Jurors and Kardis pinned blame on Hopkins and Goldenberg, but Fifth District judges handed the firm a double victory.

First, they ordered a new trial because the Merritts failed to present enough evidence to show that they would have received more than $200,000.

Second, they directed Kardis to transfer the case to Alexander County.

Kardis complied, and Clarke took over.

Hopkins and Goldenberg moved for summary judgment in 2008, and Clarke granted it.

He wrote that the family hadn't added "one scintilla of evidence to this record since the appellate court found their case insufficient to support a jury verdict."

Clarke, however, misunderstood his mission.

Wexstten wrote that the Fifth District did not conclude that no verdict in the family's favor could ever stand.

"Instead, we concluded that the jury's verdict was contrary to the manifest weight of the evidence, and we reversed the judgment and remanded the cause for a new trial in Alexander County," Wexstten wrote.

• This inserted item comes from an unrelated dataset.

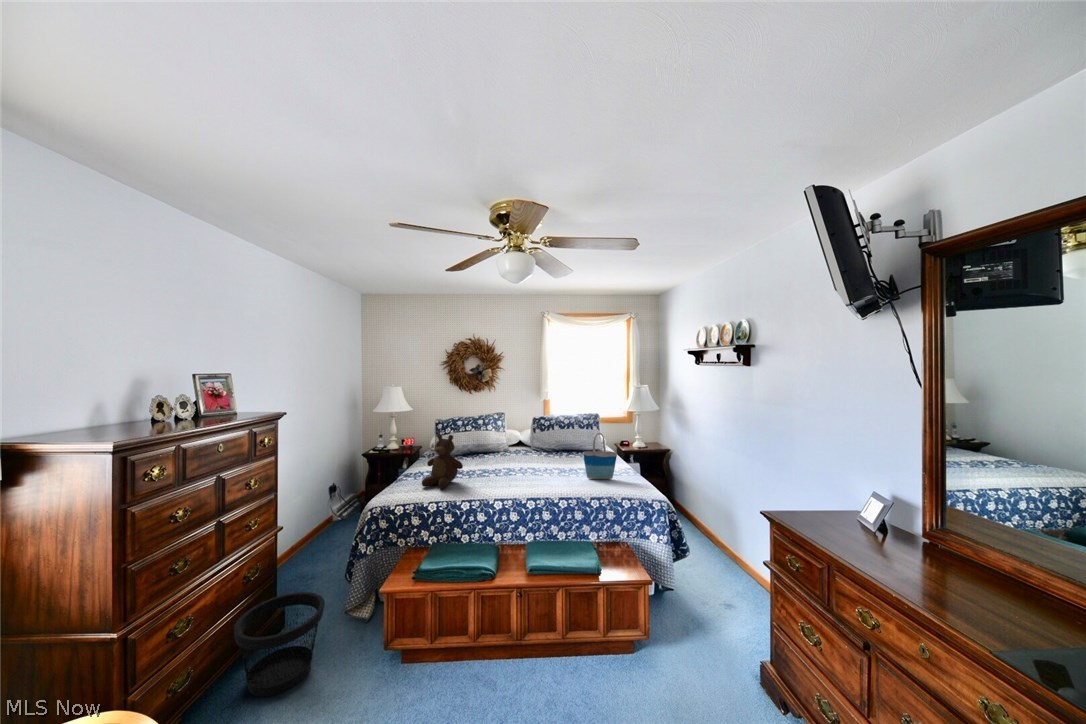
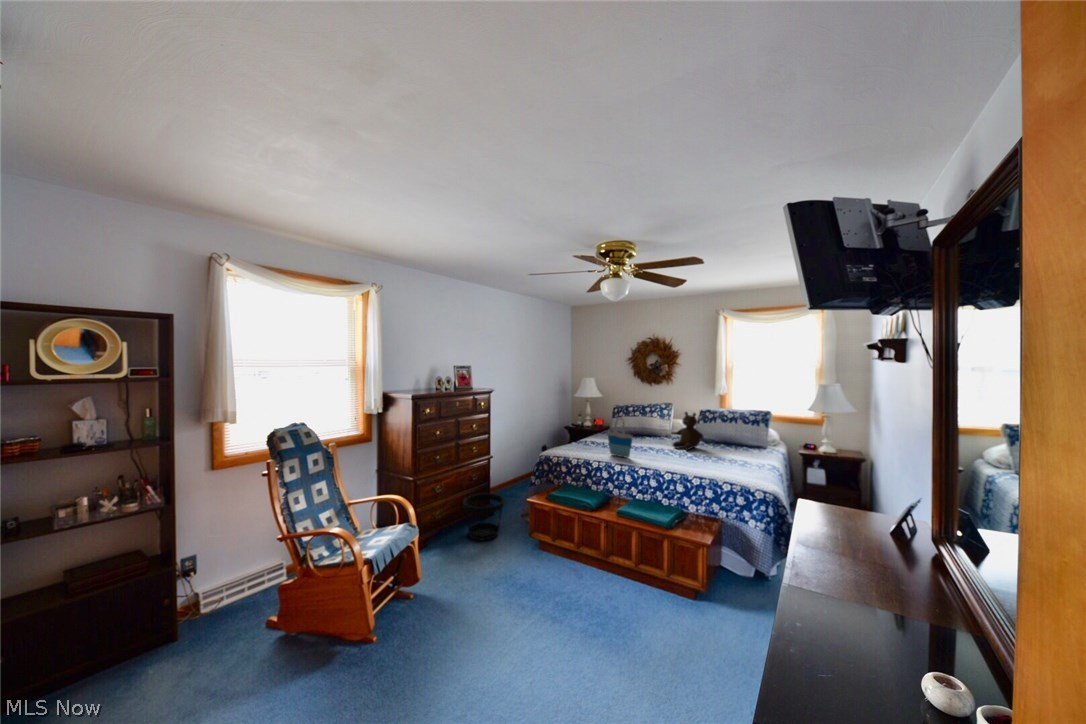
tote bag: present [583,433,617,479] -> present [608,417,633,458]
teddy bear: present [422,434,463,489] -> present [673,412,703,450]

He wrote that depositions of Dripps and Carey, combined with trial testimony, created a genuine issue of material fact.

"Because the testimony raises questions of fact for a jury's determination, the summary judgment was improper," he wrote.

"Clearly, from the language of this court's previous opinion, the court found it prudent to transfer the cause to Alexander County so that an Alexander County jury would determine what value to place on the underlying case," he wrote.

Justice Thomas Appleton and Justice Bruce Stewart joined the opinion.

William Brandon of Carbondale represented Hopkins, Goldenberg, and the firm that now goes by the name of Goldenberg, Miller, Heller and Antognoli.

Bradford continues to represent the family.